Evie’s emotion breathed a little life into Amy and she snatched the letter, studying the signature, the handwriting, the string of hearts, x’s and o’s. Familiar. She’d seen this before.

Evie bent over, reached into the box and pulled out a phone.

“Shane’s sat phone. Oh, my God. Is there a charger? Plug it up. I can see what numbers he called.” Amy made a wild grab, snatching the grey phone from Evie’s hand. Flipping it open in desperation, knowing it was dead.

“Amy, maybe we should slow down. Talk to Hunter first.”

“Get me the damn charger.” Amy might regret her tone later, but now she was beyond caring. Evie stood, unbending and blocking Amy’s path. “Come on. I have to know. What if it was Hunter, wouldn’t you have to know?”

Evie didn’t move for a full minute, but finally sighed and handed over the power cord. Amy rushed to the wall, fumbled with the cord before finally getting the phone plugged up. The minutes it took before the phone charged enough to power on stretched for decades.

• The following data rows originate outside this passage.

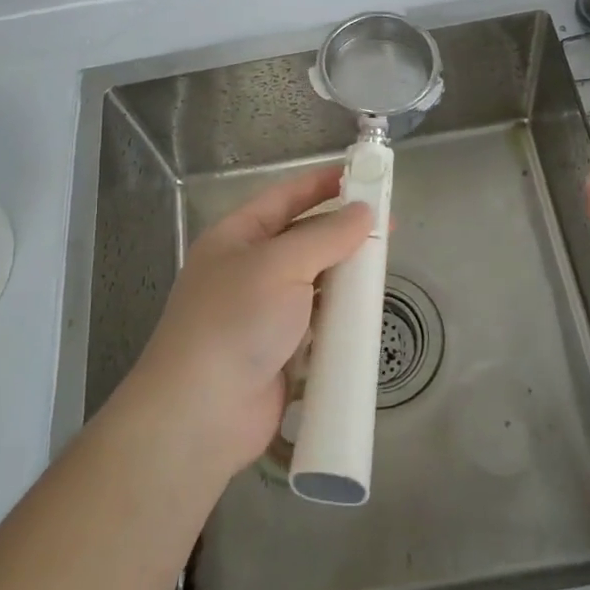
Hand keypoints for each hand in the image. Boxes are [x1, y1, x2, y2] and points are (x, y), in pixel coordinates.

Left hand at [127, 166, 371, 476]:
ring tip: (382, 269)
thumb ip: (326, 236)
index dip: (321, 183)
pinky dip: (339, 316)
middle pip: (303, 240)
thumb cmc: (236, 321)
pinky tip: (366, 314)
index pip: (285, 197)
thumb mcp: (280, 265)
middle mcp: (249, 269)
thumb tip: (363, 211)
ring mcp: (263, 312)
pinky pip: (317, 322)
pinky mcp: (280, 351)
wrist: (201, 414)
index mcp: (237, 237)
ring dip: (344, 276)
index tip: (363, 175)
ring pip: (313, 282)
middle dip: (342, 233)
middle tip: (387, 227)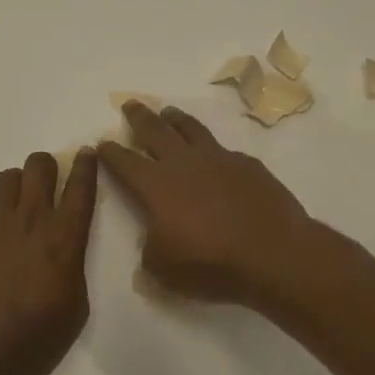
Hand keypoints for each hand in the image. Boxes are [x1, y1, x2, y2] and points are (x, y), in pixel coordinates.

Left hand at [0, 149, 99, 374]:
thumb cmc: (43, 334)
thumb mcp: (78, 300)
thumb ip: (73, 262)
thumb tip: (65, 249)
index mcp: (66, 235)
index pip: (80, 185)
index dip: (86, 164)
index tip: (87, 153)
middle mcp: (33, 219)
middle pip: (39, 166)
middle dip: (48, 167)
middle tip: (52, 183)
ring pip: (8, 177)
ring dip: (20, 183)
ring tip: (24, 204)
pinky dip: (0, 212)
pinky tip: (4, 236)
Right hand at [98, 104, 315, 307]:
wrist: (272, 252)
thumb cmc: (210, 263)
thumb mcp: (164, 269)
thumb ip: (150, 251)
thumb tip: (153, 242)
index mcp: (156, 186)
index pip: (125, 162)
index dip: (111, 153)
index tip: (103, 143)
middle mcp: (183, 163)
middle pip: (155, 131)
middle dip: (139, 117)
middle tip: (130, 105)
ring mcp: (218, 159)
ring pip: (190, 129)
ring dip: (175, 119)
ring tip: (168, 112)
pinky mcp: (247, 164)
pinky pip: (223, 149)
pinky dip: (212, 148)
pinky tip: (214, 154)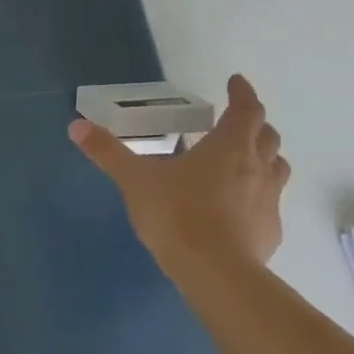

“It’s on.” Amy all but shouted and scrolled the last dialed numbers. Most were foreign. She passed them quickly. But then Mercy’s area code popped up. Not her number.

Amy hit dial and held the phone up to her ear.

A phone rang in Evie’s house. Amy’s gaze collided with her friend. “That’s not my ringtone.”

Amy dropped Shane’s phone to the floor and raced in the direction of the sound. She ran down the hall and slammed open the last door on the right. Hayden James sat on the bed, her face pale, her eyes filled with tears. Her cell clutched in her grip.